Uno de los aciertos más importantes del chavismo y que le llevó a muchísima gente a tomarlo como una democracia fue la constante celebración de elecciones. El proceso electoral se volvió el mecanismo de legitimación constante de su gobierno. Hemos votado en referendos, en elecciones regulares presidenciales, en megaelecciones en las que se elegían cientos de cargos, hasta en elecciones paralelas a la estructura del poder como fue la el 16J. Hemos votado como ciudadanos que buscaban un cambio, hemos votado como forma de protesta, hemos votado con terror en medio de procesos extremadamente violentos. Hemos votado hasta que aprendimos que las elecciones no equivalen a democracia y darnos cuenta que las peores dictaduras se lavan la cara con procesos que controlan a través del ventajismo, la represión y la ingeniería electoral. Que no quepa la menor duda. El chavismo, desde que es chavismo, utiliza los procesos electorales con dos objetivos principales: lavarse la cara ante la comunidad internacional para quedar como demócratas y apaciguar a la sociedad. Porque cada vez que un resultado electoral se nos iba entre las manos o nos lo arrebataban los militares, la sensación de orfandad dejaba a la sociedad en estado catatónico. Hasta que un día simplemente dejamos de participar.

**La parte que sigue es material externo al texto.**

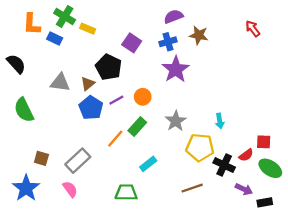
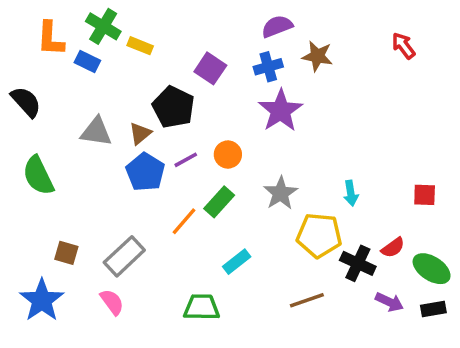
red square: (264, 142) -> (425, 195), moved
black rectangle: (265, 202) -> (433, 309), moved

Ese día fue el 30 de julio de 2017. La Asamblea Nacional Constituyente había sido convocada por Nicolás Maduro a través de un decreto violatorio de todo nuestro ordenamiento jurídico. A esas elecciones no nos presentamos y empezó así el camino al desconocimiento de la estructura de poder que hasta entonces había representado el chavismo asentado sobre la base no de la ley, sino de la supuesta voluntad de la mayoría expresada mediante elecciones. Bajo la premisa de tener la mayoría de su lado basaban todos sus atropellos, incluido el desmontaje del propio Estado. Y por ello en las elecciones de 2018 fabricó millones de votos, en un proceso que jamás fue auditado, menos observado por ningún ente interno ni externo de veeduría electoral y que fue cuestionado hasta por el mismo fabricante de las máquinas de votación. Así llegamos al 20 de mayo de 2018 cuando en medio de una crisis política, de nuevo violando la Constitución la Asamblea N. Constituyente llamó a elecciones presidenciales. De nuevo la ciudadanía no se presentó a votar y lo que marcó ese proceso fue la abstención. Maduro, en su delirio, saludaba a un centro electoral desierto. Como era de esperarse resultó ganador, pero fue una elección desconocida tanto por los electores como por la comunidad internacional.
Eso es el plano estrictamente jurídico. Venezuela desde la proclamación de la Asamblea Nacional Constituyente está en crisis. Ese órgano espurio, ilegítimo, usurpó las competencias del poder legislativo, representado en la Asamblea Nacional que representa el último poder legítimo y constitucional del país. El Tribunal Supremo de Justicia, también fue promulgado sin apego a la ley, por lo que en el 2017 la Asamblea Nacional promulgó uno nuevo. Pero estos magistrados tuvieron que exiliarse debido a la persecución del régimen, por lo que esta rama del poder público cumple sus funciones en el exterior.
A todas luces pareciera que el poder paralelo es una locura. Pero es locura que ha sido objeto de tensión y negociación política dentro de la oposición venezolana y ha dado resultado. Siguiendo un vacío de poder dada la ilegitimidad de Maduro como presidente y siguiendo las normas constitucionales vigentes, el 23 de enero de 2019 Juan Guaidó, en calidad de presidente de la Asamblea Nacional asumió la presidencia. No se autoproclamó, sino que ejecutó lo establecido en la Constitución como presidente encargado.
Lo irónico es que por primera vez en veinte años Venezuela no tiene un presidente chavista. Y este presidente asume no sólo porque es su deber constitucional, sino porque así lo clamaba la ciudadanía, pero no a través de un proceso electoral. Después de veinte años nos pudimos expresar y hemos visto el resultado de esa expresión, de esa voluntad. Hemos aprendido también que las elecciones no son el único mecanismo del ejercicio democrático, que las instituciones, sus pesos y contrapesos son fundamentales para el estado de derecho.
A veces creemos que las elecciones son la única manera de decidir el destino de un país. El voto es importante, pero es más importante aún ejercer la ciudadanía.